PROBLEM DESCRIPTION: Reproduce the text of the items below from the line containing "numerous instances of" through the end of the items, inclusive. Leave the pictures out.

SOURCE MATERIAL:
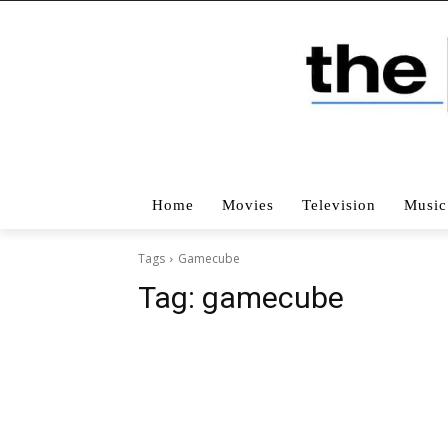
Home
Movies
Television
Music
Tags
Gamecube
Tag:
gamecube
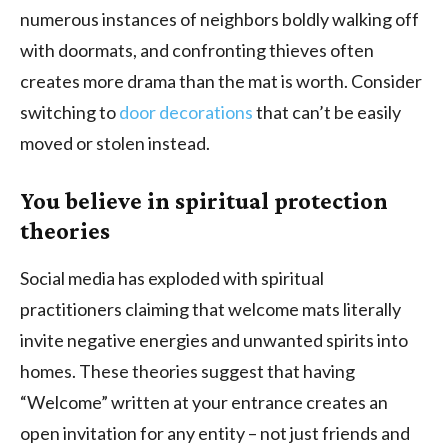
numerous instances of neighbors boldly walking off
with doormats, and confronting thieves often
creates more drama than the mat is worth. Consider
switching to
door decorations
that can’t be easily
moved or stolen instead.
You believe in spiritual protection
theories
Social media has exploded with spiritual
practitioners claiming that welcome mats literally
invite negative energies and unwanted spirits into
homes. These theories suggest that having
“Welcome” written at your entrance creates an
open invitation for any entity – not just friends and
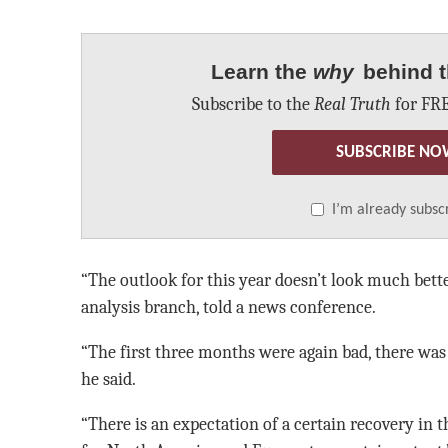
Learn the
why
behind t
Subscribe to the
Real Truth
for FRE
SUBSCRIBE NO
I’m already subsc
“The outlook for this year doesn’t look much bette
analysis branch, told a news conference.
“The first three months were again bad, there wa
he said.
“There is an expectation of a certain recovery in th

OUTPUT:
numerous instances of neighbors boldly walking off
with doormats, and confronting thieves often
creates more drama than the mat is worth. Consider
switching to
door decorations
that can’t be easily
moved or stolen instead.
You believe in spiritual protection
theories
Social media has exploded with spiritual
practitioners claiming that welcome mats literally
invite negative energies and unwanted spirits into
homes. These theories suggest that having
“Welcome” written at your entrance creates an
open invitation for any entity – not just friends and
Learn the
why
behind t
Subscribe to the
Real Truth
for FRE
SUBSCRIBE NO
I’m already subsc
“The outlook for this year doesn’t look much bette
analysis branch, told a news conference.
“The first three months were again bad, there wa
he said.
“There is an expectation of a certain recovery in th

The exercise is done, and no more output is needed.